++++ Extracted records ++++

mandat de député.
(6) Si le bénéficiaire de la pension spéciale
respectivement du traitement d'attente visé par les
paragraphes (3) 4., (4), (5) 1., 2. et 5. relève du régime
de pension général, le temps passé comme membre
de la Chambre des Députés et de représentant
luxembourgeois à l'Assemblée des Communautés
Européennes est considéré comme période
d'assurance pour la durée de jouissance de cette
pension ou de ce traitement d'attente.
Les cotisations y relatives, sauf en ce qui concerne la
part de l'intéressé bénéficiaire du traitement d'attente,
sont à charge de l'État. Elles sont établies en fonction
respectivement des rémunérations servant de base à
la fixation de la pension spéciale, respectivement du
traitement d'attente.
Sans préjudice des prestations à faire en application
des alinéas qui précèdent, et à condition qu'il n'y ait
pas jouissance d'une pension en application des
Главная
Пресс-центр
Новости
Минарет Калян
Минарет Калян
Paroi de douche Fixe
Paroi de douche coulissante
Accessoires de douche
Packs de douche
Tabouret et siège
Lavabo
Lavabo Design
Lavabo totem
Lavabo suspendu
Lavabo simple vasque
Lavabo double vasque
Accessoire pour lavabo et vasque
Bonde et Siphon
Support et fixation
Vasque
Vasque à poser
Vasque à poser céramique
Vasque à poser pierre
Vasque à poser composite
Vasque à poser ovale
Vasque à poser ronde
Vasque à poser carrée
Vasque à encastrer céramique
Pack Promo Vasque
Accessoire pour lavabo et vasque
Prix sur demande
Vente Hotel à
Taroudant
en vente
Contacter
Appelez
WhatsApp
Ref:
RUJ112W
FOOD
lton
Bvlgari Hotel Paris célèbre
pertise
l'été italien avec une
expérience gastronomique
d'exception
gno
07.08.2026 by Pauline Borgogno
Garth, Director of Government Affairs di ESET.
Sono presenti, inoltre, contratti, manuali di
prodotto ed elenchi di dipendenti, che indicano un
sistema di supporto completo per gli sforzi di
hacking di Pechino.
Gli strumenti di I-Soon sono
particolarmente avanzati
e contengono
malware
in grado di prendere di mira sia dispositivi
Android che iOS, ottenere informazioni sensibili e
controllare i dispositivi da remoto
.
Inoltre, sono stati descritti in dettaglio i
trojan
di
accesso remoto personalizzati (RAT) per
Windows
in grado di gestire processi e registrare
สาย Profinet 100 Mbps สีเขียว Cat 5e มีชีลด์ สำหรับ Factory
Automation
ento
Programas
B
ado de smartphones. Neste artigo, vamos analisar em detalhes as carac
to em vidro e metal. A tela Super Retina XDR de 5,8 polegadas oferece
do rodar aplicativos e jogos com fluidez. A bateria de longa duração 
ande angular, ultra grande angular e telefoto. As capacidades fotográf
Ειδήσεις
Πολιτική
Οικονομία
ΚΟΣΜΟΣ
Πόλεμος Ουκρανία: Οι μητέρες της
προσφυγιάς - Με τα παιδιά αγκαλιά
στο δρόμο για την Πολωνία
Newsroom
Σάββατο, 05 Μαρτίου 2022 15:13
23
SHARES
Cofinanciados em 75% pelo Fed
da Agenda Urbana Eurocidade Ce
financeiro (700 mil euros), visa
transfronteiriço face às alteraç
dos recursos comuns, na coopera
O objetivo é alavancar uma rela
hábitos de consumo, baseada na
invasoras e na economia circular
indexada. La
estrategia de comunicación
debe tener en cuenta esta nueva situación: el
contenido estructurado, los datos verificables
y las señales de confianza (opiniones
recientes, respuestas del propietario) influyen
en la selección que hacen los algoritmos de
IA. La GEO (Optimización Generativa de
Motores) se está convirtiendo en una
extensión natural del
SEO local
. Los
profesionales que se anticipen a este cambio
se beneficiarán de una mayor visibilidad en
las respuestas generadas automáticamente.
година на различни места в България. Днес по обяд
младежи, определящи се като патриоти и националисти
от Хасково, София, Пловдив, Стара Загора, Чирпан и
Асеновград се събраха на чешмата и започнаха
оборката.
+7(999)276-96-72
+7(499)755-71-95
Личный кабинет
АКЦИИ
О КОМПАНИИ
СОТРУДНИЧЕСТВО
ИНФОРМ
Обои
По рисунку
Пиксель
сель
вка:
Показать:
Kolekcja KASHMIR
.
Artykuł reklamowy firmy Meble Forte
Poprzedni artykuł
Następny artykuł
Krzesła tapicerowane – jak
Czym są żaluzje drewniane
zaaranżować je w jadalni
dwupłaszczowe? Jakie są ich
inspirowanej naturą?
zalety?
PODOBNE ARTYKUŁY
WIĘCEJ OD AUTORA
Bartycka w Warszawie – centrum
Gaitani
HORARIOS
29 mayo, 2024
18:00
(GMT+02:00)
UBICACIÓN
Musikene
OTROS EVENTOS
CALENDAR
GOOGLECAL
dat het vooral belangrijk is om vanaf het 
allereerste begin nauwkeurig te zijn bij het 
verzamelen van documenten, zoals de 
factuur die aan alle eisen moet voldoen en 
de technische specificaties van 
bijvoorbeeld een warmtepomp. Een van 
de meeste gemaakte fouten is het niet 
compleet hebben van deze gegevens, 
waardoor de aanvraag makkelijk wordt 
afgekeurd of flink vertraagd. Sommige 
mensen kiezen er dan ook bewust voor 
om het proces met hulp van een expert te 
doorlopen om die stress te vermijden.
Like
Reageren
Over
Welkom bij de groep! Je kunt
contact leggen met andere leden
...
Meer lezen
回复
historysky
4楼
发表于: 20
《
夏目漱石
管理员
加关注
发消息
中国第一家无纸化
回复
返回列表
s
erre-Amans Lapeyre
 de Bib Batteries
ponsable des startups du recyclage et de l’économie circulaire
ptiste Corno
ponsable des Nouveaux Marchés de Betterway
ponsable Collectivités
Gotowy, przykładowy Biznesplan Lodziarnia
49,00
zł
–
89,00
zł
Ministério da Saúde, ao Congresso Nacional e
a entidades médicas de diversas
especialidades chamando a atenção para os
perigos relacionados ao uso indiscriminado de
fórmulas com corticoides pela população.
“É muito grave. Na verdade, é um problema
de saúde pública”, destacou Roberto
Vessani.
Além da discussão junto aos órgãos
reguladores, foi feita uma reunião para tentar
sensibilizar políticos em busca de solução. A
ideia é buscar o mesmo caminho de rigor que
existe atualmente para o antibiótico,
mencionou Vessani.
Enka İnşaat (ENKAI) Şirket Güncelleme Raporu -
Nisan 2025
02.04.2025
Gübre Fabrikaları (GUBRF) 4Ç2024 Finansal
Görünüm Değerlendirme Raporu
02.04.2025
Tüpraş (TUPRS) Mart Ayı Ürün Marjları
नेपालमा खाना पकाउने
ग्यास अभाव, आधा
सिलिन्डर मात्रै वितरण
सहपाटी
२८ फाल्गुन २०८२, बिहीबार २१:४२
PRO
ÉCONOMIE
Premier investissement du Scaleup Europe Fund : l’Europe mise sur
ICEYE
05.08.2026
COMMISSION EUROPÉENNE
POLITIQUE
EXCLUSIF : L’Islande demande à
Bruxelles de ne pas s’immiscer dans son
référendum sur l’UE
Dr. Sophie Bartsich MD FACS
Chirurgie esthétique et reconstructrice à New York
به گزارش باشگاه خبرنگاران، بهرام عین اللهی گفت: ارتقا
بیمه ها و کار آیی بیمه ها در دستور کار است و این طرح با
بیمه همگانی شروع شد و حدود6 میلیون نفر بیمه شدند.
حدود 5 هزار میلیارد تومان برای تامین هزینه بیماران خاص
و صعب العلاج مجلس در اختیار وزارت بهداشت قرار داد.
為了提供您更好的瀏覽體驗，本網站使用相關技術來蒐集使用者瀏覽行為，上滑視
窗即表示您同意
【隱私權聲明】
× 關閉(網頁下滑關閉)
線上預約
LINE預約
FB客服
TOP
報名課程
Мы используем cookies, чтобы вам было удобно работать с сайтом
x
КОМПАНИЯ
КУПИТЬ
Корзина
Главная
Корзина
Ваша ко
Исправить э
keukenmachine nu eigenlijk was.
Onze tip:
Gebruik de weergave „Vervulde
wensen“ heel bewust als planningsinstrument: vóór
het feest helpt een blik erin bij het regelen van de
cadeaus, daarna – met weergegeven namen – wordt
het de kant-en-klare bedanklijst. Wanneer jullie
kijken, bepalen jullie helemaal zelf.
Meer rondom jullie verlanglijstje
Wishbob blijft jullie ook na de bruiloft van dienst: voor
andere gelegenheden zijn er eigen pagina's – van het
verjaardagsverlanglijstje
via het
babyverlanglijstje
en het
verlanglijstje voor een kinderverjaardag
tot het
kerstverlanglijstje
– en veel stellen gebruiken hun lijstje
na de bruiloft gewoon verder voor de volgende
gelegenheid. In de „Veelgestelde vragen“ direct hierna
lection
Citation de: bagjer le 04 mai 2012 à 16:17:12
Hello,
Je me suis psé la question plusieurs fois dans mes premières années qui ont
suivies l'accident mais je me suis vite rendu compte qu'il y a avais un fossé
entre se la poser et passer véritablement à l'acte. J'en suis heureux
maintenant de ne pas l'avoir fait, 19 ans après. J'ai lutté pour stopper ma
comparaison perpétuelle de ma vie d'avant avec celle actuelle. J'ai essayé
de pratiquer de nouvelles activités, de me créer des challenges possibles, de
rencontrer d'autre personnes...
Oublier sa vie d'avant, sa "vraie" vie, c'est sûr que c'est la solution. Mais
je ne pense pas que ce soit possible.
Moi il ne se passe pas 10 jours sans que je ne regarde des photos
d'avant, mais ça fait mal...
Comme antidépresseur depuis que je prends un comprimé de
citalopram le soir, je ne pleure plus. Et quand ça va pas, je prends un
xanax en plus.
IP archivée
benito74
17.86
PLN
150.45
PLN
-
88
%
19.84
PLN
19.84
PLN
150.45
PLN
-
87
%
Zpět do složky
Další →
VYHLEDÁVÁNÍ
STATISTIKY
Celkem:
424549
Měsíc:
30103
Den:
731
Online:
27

++++

Work order ▸
Lines of the material that hold the word "avec" should be counted, and the number alone given.

Response to this exercise ▸
2